Higher care costs directly following a hospital merger have a downstream effect of local employers laying off a portion of their workers, according to a new National Bureau of Economic Research working paper.
The analysis, published Monday, outlined higher insurance premiums shouldered by employers when a nearby hospital raises its prices. Those higher payroll expenses lead employers to cut workers rather than trim wages, researchers from the University of Chicago, Yale, the University of Wisconsin, Harvard and the federal government found.
“This work highlights that healthcare price growth is generating severe macroeconomic and social consequences in the U.S.,” the researchers wrote in their working paper.
Specifically, the group found that a 1% increase in healthcare prices decreased the payroll and employment of non-healthcare employers by about 0.4%. Additionally, county-level decreases in income and increases in unemployment rates from that 1% increase led to losses for the federal government by way of 2.5% higher unemployment insurance payments and a 0.4% reduction in federal income tax revenue collection.
The impacts grew when considering a hospital price increase of 5%—a level previous research has tied to the roughly 20% of consummated hospital mergers exceeding regulators' cutoffs for highly concentrated markets. Within their sample, such a post-merger price gain is tied to $32 million of local lost wages, 203 job losses, a $6.8 million cut in federal tax revenue and—when considering prior research on job losses—one death from suicide or opioid overdose, they wrote.
The team measured the impact using data on privately insured workers from the Health Care Cost Institute (HCCI), employer premiums from the U.S. Department of Labor and income tax return filings from the Internal Revenue Service.
Middle-income workers tend to be most affected by these layoffs, they wrote, as the premiums tend to serve as a “head tax” paid out per worker rather than per dollar earned.
As such, higher earners (those earning $100,000 per year or more) felt almost no impact from the unemployment effect of increased hospital prices. On the other end, the lowest wage workers (those earning $20,000 per year or less) very rarely receive health insurance benefits from their employer and so are near-immune to the higher premiums.
The group’s analysis specifically looked at 304 horizontal hospital mergers consummated between 2010 and 2015, and compared those to prices at non-merging hospitals. On average, these mergers led to price increases of 1.2% over two years after the deal, though “this average masks substantial variation in the post-merger price increases across transactions,” researchers wrote.

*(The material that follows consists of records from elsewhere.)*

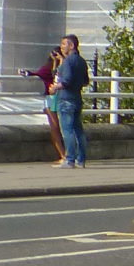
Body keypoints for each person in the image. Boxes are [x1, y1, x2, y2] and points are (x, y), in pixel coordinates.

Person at [19, 49, 64, 163]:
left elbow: (52, 75)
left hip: (52, 98)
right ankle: (65, 154)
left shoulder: (52, 67)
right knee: (62, 126)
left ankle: (63, 155)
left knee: (55, 127)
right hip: (60, 98)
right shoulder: (63, 66)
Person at [53, 33, 88, 168]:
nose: (61, 47)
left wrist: (56, 87)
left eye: (63, 44)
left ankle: (70, 159)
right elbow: (85, 81)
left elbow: (66, 81)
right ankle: (81, 159)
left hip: (66, 98)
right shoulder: (81, 61)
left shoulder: (68, 61)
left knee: (67, 130)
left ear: (71, 45)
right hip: (77, 98)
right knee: (78, 129)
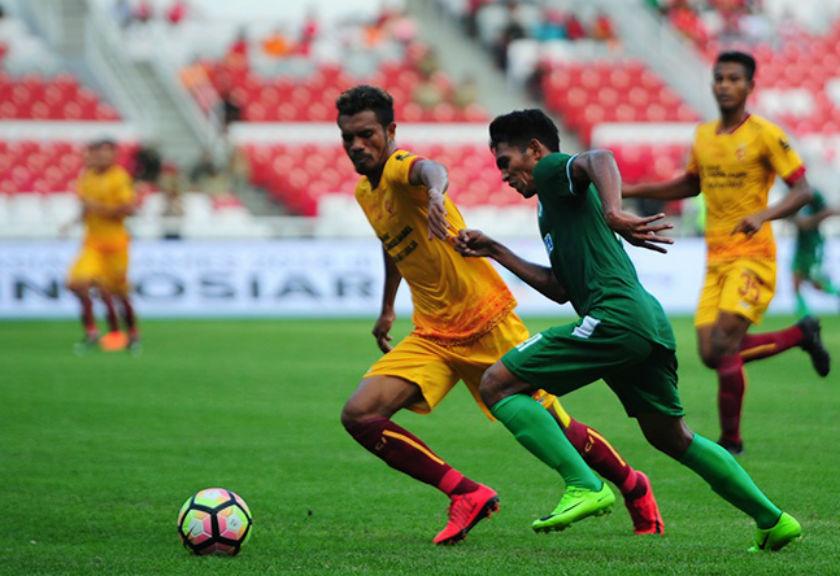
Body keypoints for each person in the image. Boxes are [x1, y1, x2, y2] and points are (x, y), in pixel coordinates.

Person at [454, 108, 801, 552]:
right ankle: (773, 519)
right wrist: (495, 250)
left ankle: (583, 483)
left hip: (616, 317)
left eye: (505, 161)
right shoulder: (554, 206)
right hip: (642, 320)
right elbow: (561, 289)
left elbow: (599, 155)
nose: (503, 174)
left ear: (535, 150)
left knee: (498, 384)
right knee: (671, 436)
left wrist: (616, 211)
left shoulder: (552, 170)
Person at [336, 85, 664, 545]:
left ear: (390, 131)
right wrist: (388, 307)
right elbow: (391, 243)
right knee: (360, 415)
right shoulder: (364, 192)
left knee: (558, 427)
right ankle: (465, 493)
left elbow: (432, 169)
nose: (356, 145)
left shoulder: (399, 168)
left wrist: (435, 194)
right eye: (347, 137)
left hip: (485, 319)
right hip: (432, 332)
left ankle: (633, 485)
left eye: (366, 134)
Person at [623, 51, 830, 455]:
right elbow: (689, 185)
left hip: (754, 256)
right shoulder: (703, 137)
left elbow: (803, 191)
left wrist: (763, 214)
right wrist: (632, 190)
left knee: (722, 344)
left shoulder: (767, 134)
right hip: (716, 257)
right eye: (719, 78)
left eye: (734, 79)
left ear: (750, 87)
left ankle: (731, 441)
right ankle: (800, 334)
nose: (724, 85)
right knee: (709, 353)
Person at [64, 139, 140, 352]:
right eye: (98, 153)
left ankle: (130, 333)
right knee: (77, 284)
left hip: (115, 245)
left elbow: (127, 209)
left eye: (107, 153)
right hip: (93, 244)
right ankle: (93, 331)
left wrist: (97, 207)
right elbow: (86, 208)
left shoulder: (119, 178)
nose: (101, 158)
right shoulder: (86, 178)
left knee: (117, 292)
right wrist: (71, 223)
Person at [792, 189, 839, 317]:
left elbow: (831, 211)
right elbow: (803, 224)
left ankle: (837, 293)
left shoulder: (814, 205)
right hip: (801, 248)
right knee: (796, 281)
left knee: (817, 284)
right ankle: (803, 313)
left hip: (812, 248)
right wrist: (825, 214)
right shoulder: (797, 206)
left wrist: (827, 213)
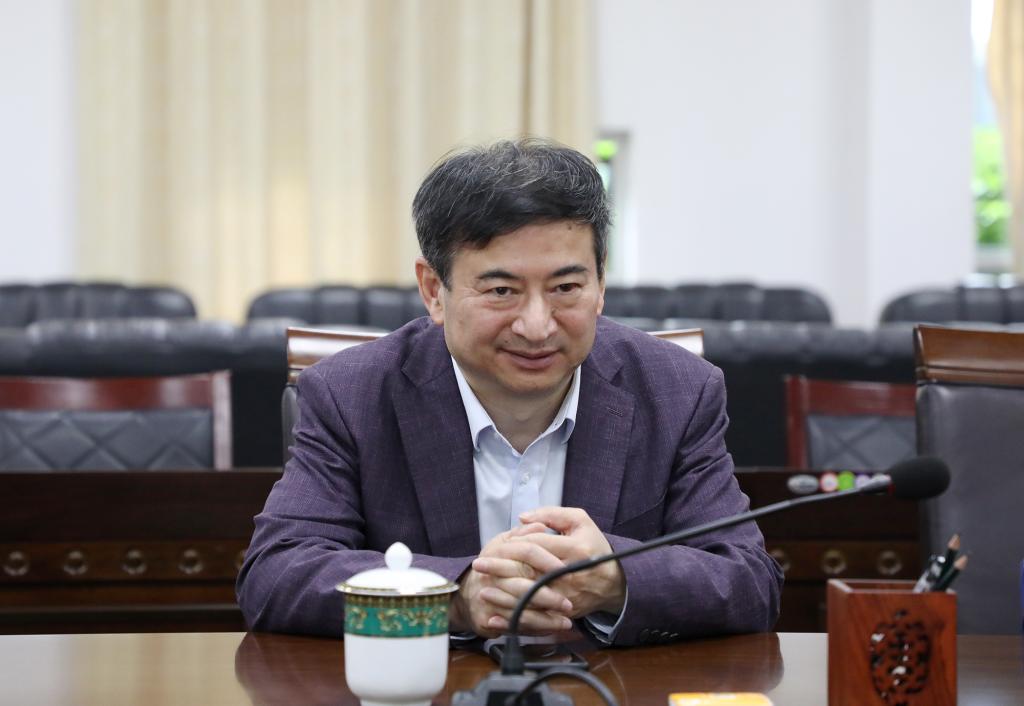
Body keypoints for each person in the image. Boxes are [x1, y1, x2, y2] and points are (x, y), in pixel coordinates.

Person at [236, 138, 783, 645]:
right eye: (502, 291)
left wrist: (616, 577)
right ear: (434, 290)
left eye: (566, 287)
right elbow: (276, 574)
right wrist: (455, 596)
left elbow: (748, 580)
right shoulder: (351, 394)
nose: (537, 326)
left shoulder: (677, 391)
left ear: (600, 283)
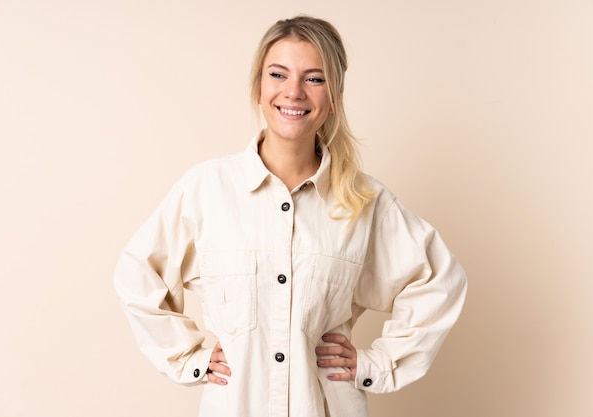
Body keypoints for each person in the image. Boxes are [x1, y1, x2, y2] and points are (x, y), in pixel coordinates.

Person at [114, 15, 467, 417]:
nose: (293, 92)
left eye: (314, 79)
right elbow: (137, 274)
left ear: (333, 96)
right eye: (278, 74)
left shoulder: (365, 201)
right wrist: (189, 356)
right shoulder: (205, 190)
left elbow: (440, 281)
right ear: (259, 89)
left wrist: (377, 364)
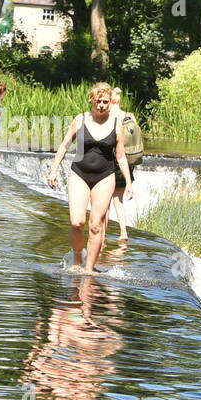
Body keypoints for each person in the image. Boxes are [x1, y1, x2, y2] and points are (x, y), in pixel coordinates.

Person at [47, 83, 134, 273]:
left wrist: (128, 182)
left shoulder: (116, 124)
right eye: (99, 101)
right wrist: (53, 170)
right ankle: (77, 259)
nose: (102, 105)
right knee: (76, 222)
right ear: (92, 100)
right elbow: (64, 146)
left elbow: (120, 156)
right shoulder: (80, 119)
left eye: (106, 101)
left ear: (110, 102)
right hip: (79, 174)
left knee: (95, 225)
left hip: (105, 176)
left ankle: (89, 270)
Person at [106, 87, 136, 242]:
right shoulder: (129, 115)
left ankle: (102, 234)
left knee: (104, 200)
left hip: (110, 162)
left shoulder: (109, 116)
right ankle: (123, 232)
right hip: (126, 164)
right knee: (118, 200)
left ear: (110, 100)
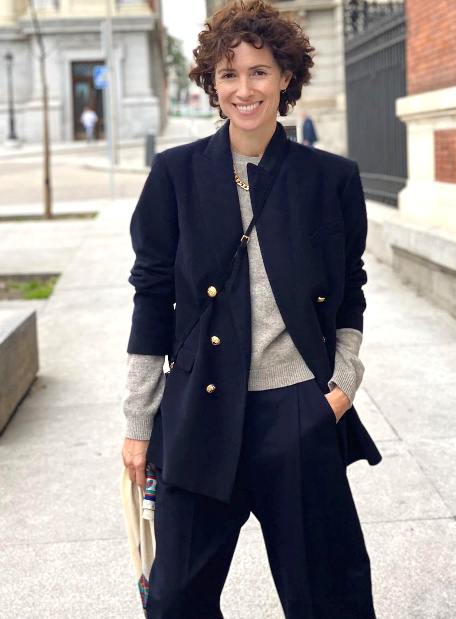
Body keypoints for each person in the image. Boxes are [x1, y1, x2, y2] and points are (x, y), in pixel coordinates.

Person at [122, 1, 382, 617]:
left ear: (286, 77)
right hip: (199, 412)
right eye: (230, 73)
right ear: (212, 84)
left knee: (329, 598)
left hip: (297, 413)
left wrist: (342, 384)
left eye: (260, 71)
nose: (245, 89)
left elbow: (350, 287)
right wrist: (138, 421)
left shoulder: (331, 179)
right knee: (175, 600)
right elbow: (151, 296)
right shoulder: (175, 175)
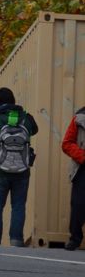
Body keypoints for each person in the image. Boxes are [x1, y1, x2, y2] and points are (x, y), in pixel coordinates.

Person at [0, 86, 38, 247]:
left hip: (0, 169)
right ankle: (16, 240)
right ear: (13, 100)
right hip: (22, 170)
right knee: (18, 205)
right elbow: (34, 130)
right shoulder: (26, 117)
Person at [61, 104, 85, 251]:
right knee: (78, 204)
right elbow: (67, 144)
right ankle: (75, 238)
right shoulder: (78, 118)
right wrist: (83, 156)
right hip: (82, 168)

The team said their analysis is designed to measure how the average price of care for employers “would have evolved over time if the only thing that had occurred were hospital mergers that raised prices, with other prices and quantities held fixed.” They also noted that HCCI, their source for insurance claims data, contains information on 28% of the country with employer-sponsored insurance coverage.
The work joins a growing body of academic evidence raising alarms on the effect of healthcare industry consolidation, particularly among providers. Though the hospital industry and those undergoing a merger often defend the deals by citing spending efficiencies and lifelines for failing hospitals, researchers argue that price increases with limited care quality improvements are the more likely outcome.
“In the absence of concrete steps to address healthcare price growth, rising health spending will raise labor costs and reduce business dynamism outside the health sector, put pressure on the federal budget and exacerbate income inequality,” they wrote. “We hope this research motivates future analysis of strategies to address healthcare price growth in the U.S. and ways to screen for and challenge hospital mergers that lessen competition and lead to higher prices,” the researchers wrote in the paper.
The hospital lobby disagrees. In a blog post published Monday afternoon, American Hospital Association Group Vice President for Public Policy Molly Smith critiqued the study's "extremely limited and disparate data," its exclusion of the health sector when quantifying changes in employment levels and its backer Arnold Ventures.
The condemnations were strongest for the researchers' linking of hospital price increases to suicide risk.
"Quite frankly, it is unconscionable given the lengths hospitals go to every day to save people who have attempted or are at risk of taking their own life," Smith wrote. "...Perhaps Arnold Ventures should have directed this funding to research on how to reduce suicide rather than a shoddy attack on those who treat behavioral health problems every day."
Hospitals and health systems jumped into 2024 with a flurry of dealmaking, and industry watchers forecast an uptick in agreements as a fair portion of the sector fends off persistent losses. Rampant consolidation has also become a focal point in Washington, whether that be among federal regulators or lawmakers on both sides of the aisle.